(Measurement reading data)
........
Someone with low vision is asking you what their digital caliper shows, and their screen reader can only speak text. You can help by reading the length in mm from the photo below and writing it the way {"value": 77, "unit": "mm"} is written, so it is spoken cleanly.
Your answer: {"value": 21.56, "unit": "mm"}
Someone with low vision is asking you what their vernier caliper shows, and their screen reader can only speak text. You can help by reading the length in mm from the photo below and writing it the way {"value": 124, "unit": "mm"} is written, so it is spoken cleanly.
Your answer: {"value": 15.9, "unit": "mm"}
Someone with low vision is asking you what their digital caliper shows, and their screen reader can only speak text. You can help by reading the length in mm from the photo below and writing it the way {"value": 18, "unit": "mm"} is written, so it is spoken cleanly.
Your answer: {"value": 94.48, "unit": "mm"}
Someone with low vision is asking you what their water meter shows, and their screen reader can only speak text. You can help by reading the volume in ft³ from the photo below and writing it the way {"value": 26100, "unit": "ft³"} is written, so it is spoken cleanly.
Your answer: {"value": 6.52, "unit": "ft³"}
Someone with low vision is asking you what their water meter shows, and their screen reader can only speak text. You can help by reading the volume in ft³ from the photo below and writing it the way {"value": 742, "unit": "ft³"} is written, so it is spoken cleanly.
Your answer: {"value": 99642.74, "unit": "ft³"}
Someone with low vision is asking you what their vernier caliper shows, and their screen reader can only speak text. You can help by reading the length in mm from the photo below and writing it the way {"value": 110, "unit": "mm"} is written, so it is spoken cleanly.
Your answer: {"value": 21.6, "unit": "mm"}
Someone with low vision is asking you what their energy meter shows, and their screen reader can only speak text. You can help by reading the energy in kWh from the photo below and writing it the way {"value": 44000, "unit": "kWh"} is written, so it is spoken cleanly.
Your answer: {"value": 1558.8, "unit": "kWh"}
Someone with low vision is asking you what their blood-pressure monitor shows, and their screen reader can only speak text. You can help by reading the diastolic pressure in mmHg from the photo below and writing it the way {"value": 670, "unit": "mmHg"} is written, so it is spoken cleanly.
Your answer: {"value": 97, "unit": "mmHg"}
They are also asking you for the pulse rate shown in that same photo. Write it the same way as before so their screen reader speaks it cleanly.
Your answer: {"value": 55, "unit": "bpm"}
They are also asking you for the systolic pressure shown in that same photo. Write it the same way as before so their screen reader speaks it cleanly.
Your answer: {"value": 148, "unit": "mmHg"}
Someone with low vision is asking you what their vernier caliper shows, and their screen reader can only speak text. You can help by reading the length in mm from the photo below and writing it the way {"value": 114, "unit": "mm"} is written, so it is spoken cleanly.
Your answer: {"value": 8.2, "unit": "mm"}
........
Retype the lines above without changing a character, starting at the line that contains "They are also asking you for the pulse" and continuing through the last line.

**The answer**
They are also asking you for the pulse rate shown in that same photo. Write it the same way as before so their screen reader speaks it cleanly.
Your answer: {"value": 55, "unit": "bpm"}
They are also asking you for the systolic pressure shown in that same photo. Write it the same way as before so their screen reader speaks it cleanly.
Your answer: {"value": 148, "unit": "mmHg"}
Someone with low vision is asking you what their vernier caliper shows, and their screen reader can only speak text. You can help by reading the length in mm from the photo below and writing it the way {"value": 114, "unit": "mm"} is written, so it is spoken cleanly.
Your answer: {"value": 8.2, "unit": "mm"}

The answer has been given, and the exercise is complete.